Striking it lucky with aerially-applied clover

by Anonymous Author

Regular autumn rainfall made for ideal conditions for clover seeds to strike on Hamish and Annabel Craw’s 422ha Banks Peninsula farm.

The couple, who are Beef + Lamb New Zealand Innovation Farmers are aiming to lift the quantity and quality of dry-matter grown on their medium hill country by 3T/ha, and are looking to legumes to help them achieve this.

Through plot and paddock-scale trials, they have identified the most cost-effective chemicals to control native rasses and allow resident clovers to flourish.

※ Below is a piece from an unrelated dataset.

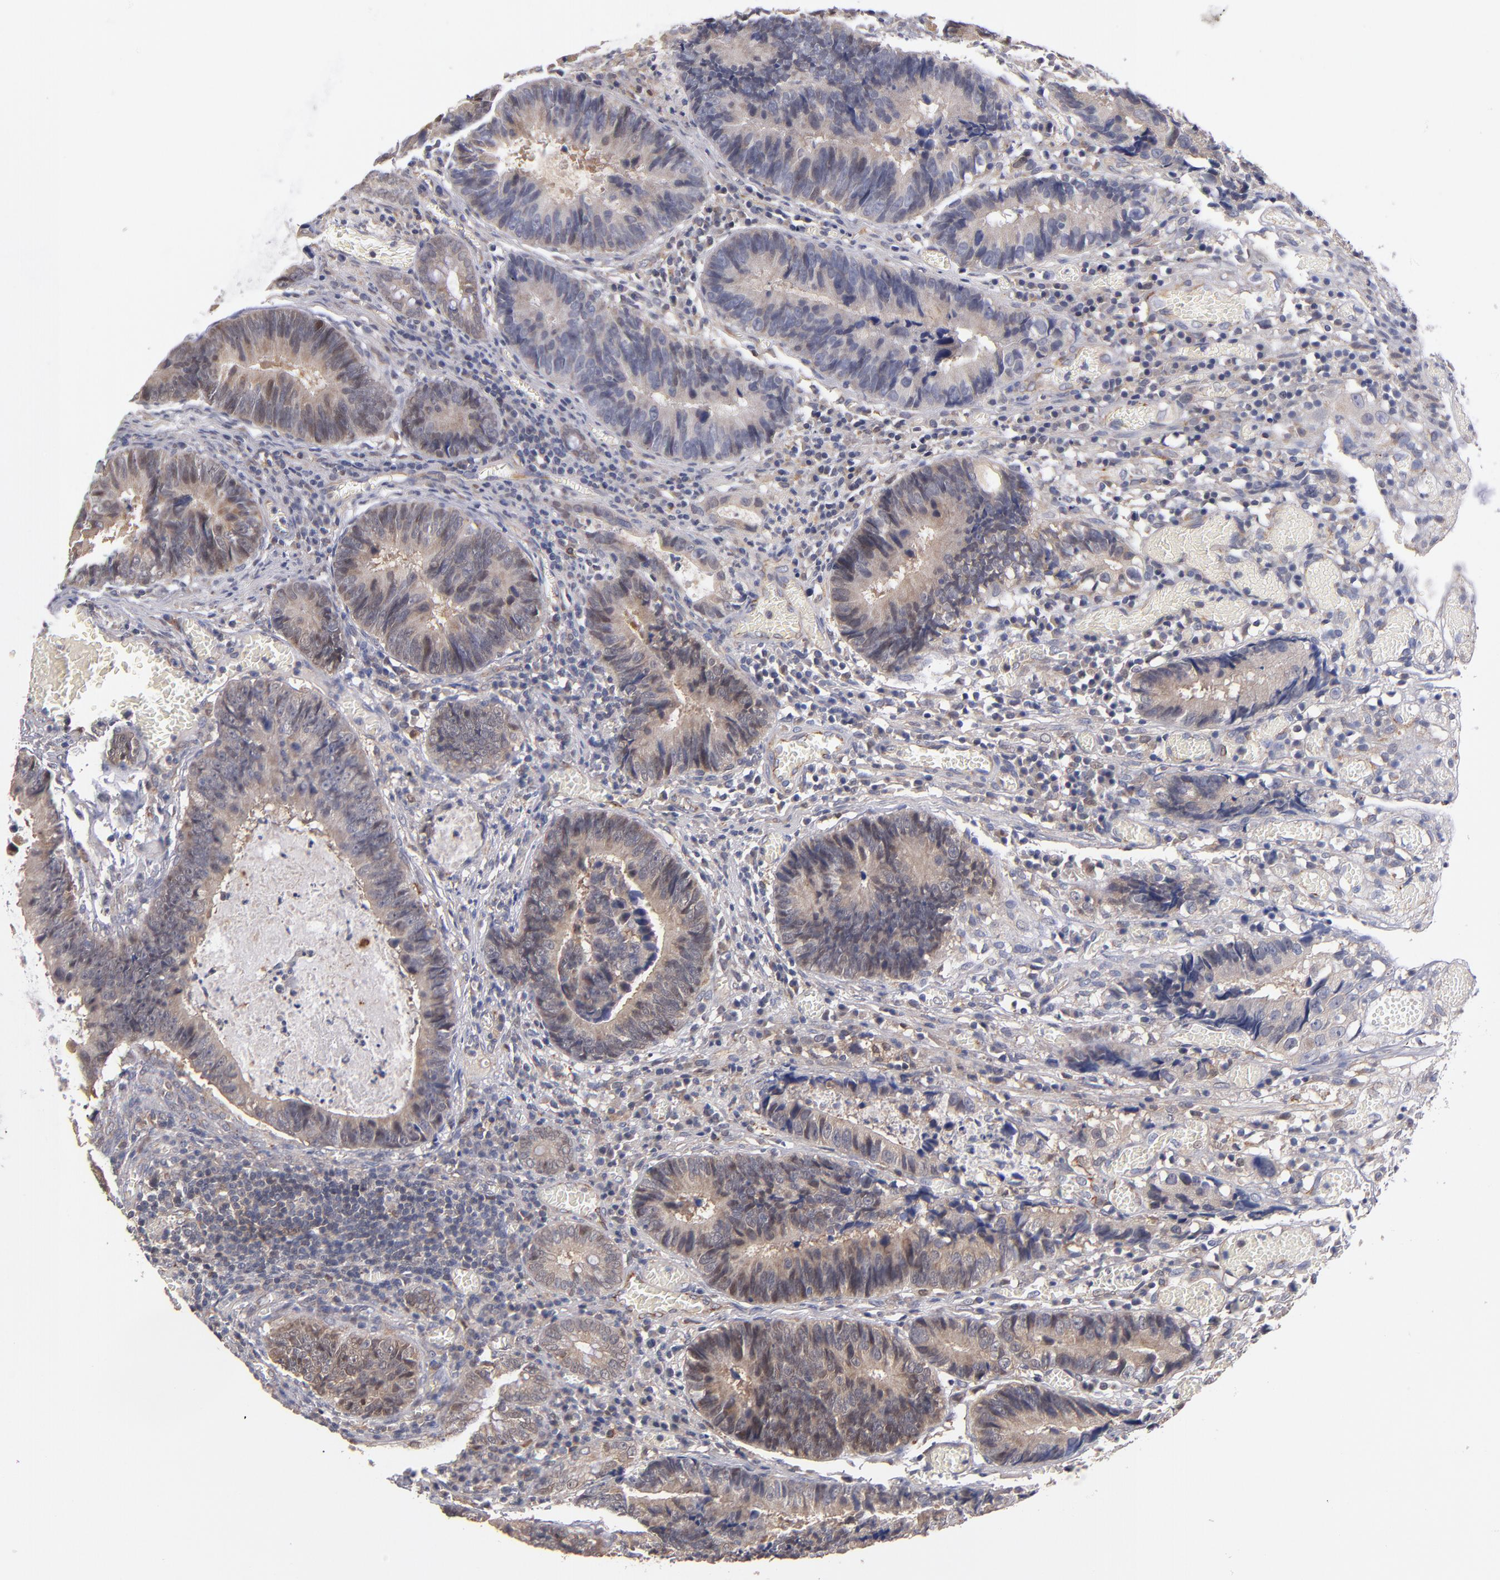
{"staining": {"intensity": "weak", "quantity": ">75%", "location": "cytoplasmic/membranous"}, "tissue": "colorectal cancer", "cell_type": "Tumor cells", "image_type": "cancer", "snomed": [{"axis": "morphology", "description": "Adenocarcinoma, NOS"}, {"axis": "topography", "description": "Rectum"}], "caption": "The histopathology image reveals staining of adenocarcinoma (colorectal), revealing weak cytoplasmic/membranous protein expression (brown color) within tumor cells.", "gene": "GMFG", "patient": {"sex": "female", "age": 98}}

Now, in the third year of their Innovation farm programme, they are looking at over-sowing with clover to augment the existing population on their trial area and implementing the specific management requirements of clovers, in particular subterranean (sub) clover. 

Hamish said three significant rainfalls between late February and late March resulted in three separate strikes of sub clover.

“This meant we were managing clover seedlings at three different growth stages and so to ensure good establishment we didn’t graze this area over March and April.”

The Craws say they have been working on the theory that they have had 400kg of seed produced by allowing the sub clover to set-seed in late spring and early summer.

“Working on a 5% strike rate, we have 20kgs/ha of seed applied naturally — at no cost. At a value of $10/kg, this is about $200/ha worth of seed,” Hamish said.

In late April, they flew 10kg of subterranean clover (3.3kg Antas, 3.3kg Woogenellup and 3.3kg of Capita) along with 1kg of white clover onto the trial area. This was to introduce new, higher-producing clover varieties and fresh inoculant.

This area was immediately grazed for seven days, using ‘hoof and tooth’ to ensure good seed-to-soil contact and reduce some of the pasture cover that had accumulated in wake of the rain.

The introduced seed has struck well and Hamish believes the pasture sward, although slightly longer than he would have liked, actually provided a protective environment for the seedlings as they established.

“We have been really impressed by the number of plants we have seen strike and how the bare patches have filled up with sub clover — thanks to the spreading nature of the plant.”

This area won’t be grazed until at least the clover seedlings have three leaves — but quite possibly it won’t be grazed at all until late winter, early spring.

“We will just be keeping an eye on it and playing it by ear,” Hamish said. 

For the Craws, the focus now will be on managing the sub clover so that it provides them with a bank of high quality feed in that early spring period.